They will be taking on insights from Parallels and Paradoxes: Explorations in Music and Society, at one of six panels focused on 12 books at the 26th Lagos Book and Art Festival (LABAF) running from November 11 to 17, 2024 with the theme: Breakout: Hope is A Stubborn Thing.
Parallels and Paradoxes is a publication of the long series of dialogue between two of the most prominent figures in contemporary culture, Daniel Barenboim, Music Director of the Chicago Symphony Orchestra and the Deutsche Staatsoper Berlin, and Edward W. Said, the eminent literary critic and scholar and a leading expert on the Middle East.

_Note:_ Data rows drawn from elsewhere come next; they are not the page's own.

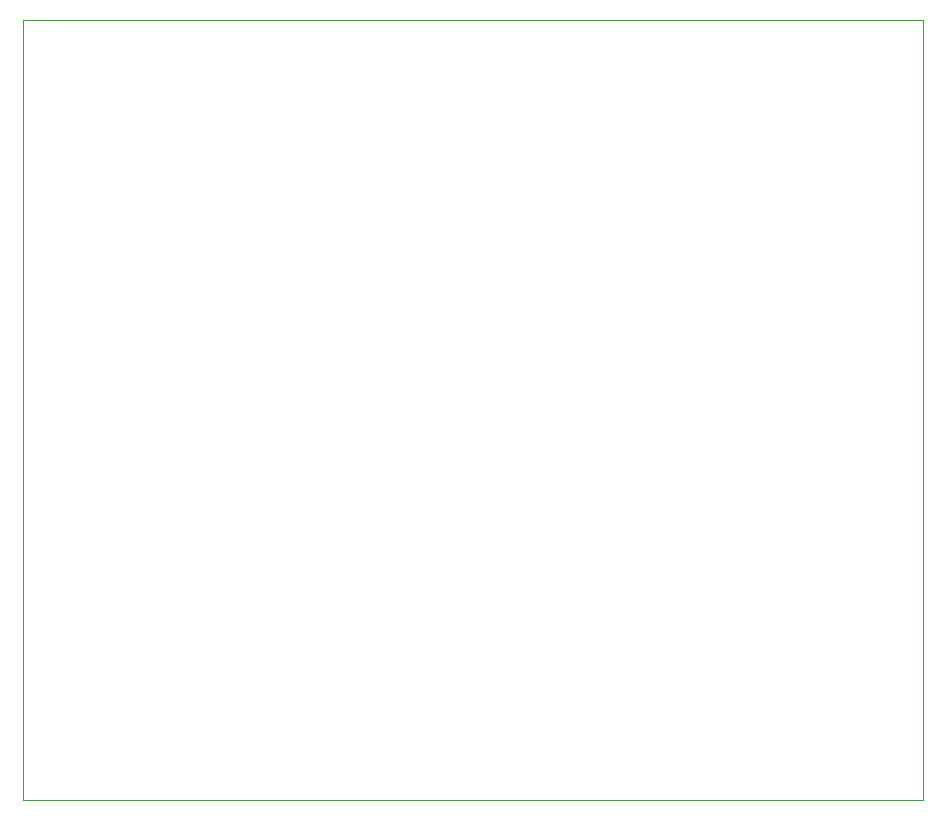
<source format=gbr>
%TF.GenerationSoftware,KiCad,Pcbnew,6.0.11+dfsg-1*%
%TF.CreationDate,2026-01-31T15:55:08+01:00*%
%TF.ProjectId,baliza,62616c69-7a61-42e6-9b69-6361645f7063,2*%
%TF.SameCoordinates,Original*%
%TF.FileFunction,Profile,NP*%
%FSLAX46Y46*%
G04 Gerber Fmt 4.6, Leading zero omitted, Abs format (unit mm)*
G04 Created by KiCad (PCBNEW 6.0.11+dfsg-1) date 2026-01-31 15:55:08*
%MOMM*%
%LPD*%
G01*
G04 APERTURE LIST*
%TA.AperFunction,Profile*%
%ADD10C,0.100000*%
%TD*%
G04 APERTURE END LIST*
D10*
X165100000Y-53340000D02*
X165100000Y-119380000D01*
X88900000Y-119380000D02*
X88900000Y-53340000D01*
X162560000Y-53340000D02*
X165100000Y-53340000D01*
X88900000Y-53340000D02*
X162560000Y-53340000D01*
X165100000Y-119380000D02*
X88900000Y-119380000D01*
M02*

</source>
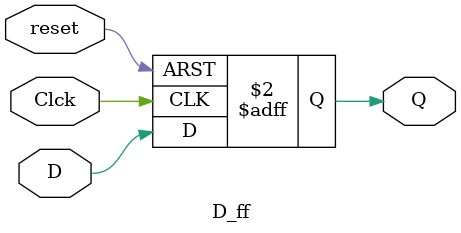
<source format=v>
module D_ff ( D , Q , Clck , reset );
input D , Clck , reset ;
output reg Q ;
always @(posedge Clck or posedge reset) begin
    if( reset ) begin
        Q <= 0 ;
    end
    else begin
        Q <= D ;
end
    
end
    
endmodule
</source>
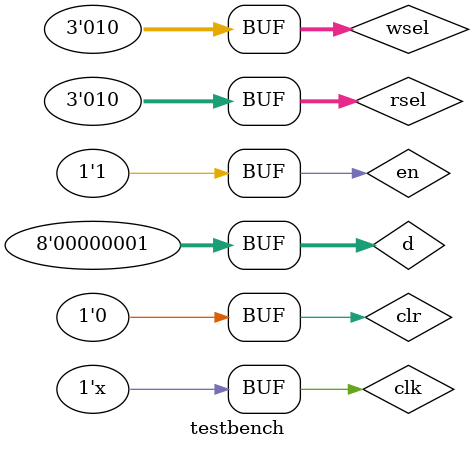
<source format=v>
`timescale 1ns / 1ps


module testbench();
	reg clr;
	reg en;
	reg [2:0] wsel;
	reg [2:0] rsel;
	reg [7:0] d;
	wire [7:0] q;
	reg clk;
	
	dff8 u_dff8(
	   .q(q),
	   .clk(clk),
	   .clr(clr),
	   .en(en),
	   .d(d),
	   .wsel(wsel),
	   .rsel(rsel)
	);

   initial begin
    #0 begin clk = 0; clr = 1; en = 0; d = 0; end
    #0 begin clr = 0; en = 1; d = 8'h00; end
    #5 begin clr = 0; en = 1; d = 8'h01; wsel = 3'b000; rsel = 3'b000; end
    #5 begin clr = 0; en = 1; d = 8'ha0; wsel = 3'b001; rsel = 3'b001; end
    #5 begin clr = 0; en = 1; d = 8'h00; wsel = 3'b010; rsel = 3'b010; end
    #5 begin clr = 0; en = 1; d = 8'haa; end
    #5 begin clr = 0; en = 0; d = 8'ha5; end
    #5 begin clr = 0; en = 0; d = 8'ha5; end
    #5 begin clr = 0; en = 0; d = 1; end
    #5 begin clr = 0; en = 1; d = 0; end
    #5 begin clr = 0; en = 1; d = 1; end
   end
   
   always #5 clk = ~clk;

endmodule
</source>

“The book was chosen because of its insight into a possible pluralism of Israeli and Palestinian societies”, declares Jahman Anikulapo, programme chair of the Committee for Relevant Art (CORA) and the Festival’s curator and artistic director.
“The main thrust of this year’s feast is Hope and we can’t have a festival of ideas at this time and not find a way to accommodate discussions of peace in the Middle east. This book, which is so much about a sense of place, fits in”.
For the fact that the panel itself, sub themed: The Persistence of Hope will be moderated by the filmmaker Femi Odugbemi, it is considered one of the key highlights of LABAF 2024.
Here’s an excerpt from the Book:
The next question was. “Well, “what gives you the right to play Beethoven? You’re not German.“ So that discussion was going nowhere. There was an Israeli cellist in the audience who was also a soldier. and he was having trouble speaking in English so Daniel asked him to speak in Hebrew. He more or less said “I’m here to play music. I’m really not interested in all the other stuff that you guys are trying to push on us in these discussions about culture. I’m here to play music and I’m not interested in anything else and I feel very uncomfortable because, who knows, I might be sent to Lebanon and I’ll have to fight some of these people.” Daniel told him. “If you feel that uncomfortable, why don’t you leave? Nobody’s forcing you to stay.”
Last August, Gomez, a former banker, poet and playwright and one time head of the Lagos Film Office, moderated the reading of Toki Mabogunje’s This is Not A Diskoteke, a memoir on Mrs. Mabogunje’s early years working as a lawyer in the Federal Ministry of Justice. The book at once presents the inner working of the country’s civil service and provides an explanation for Mabogunje’s rise, 35 years later, to the Presidency of the bespoke Lagos Chamber of Commerce and Industry.
“There was such a beautiful chemistry between them during that conversation”, Anikulapo explained. “So we thought to bring them back to take on one of the most instructive of the 12 books of LABAF 2024”.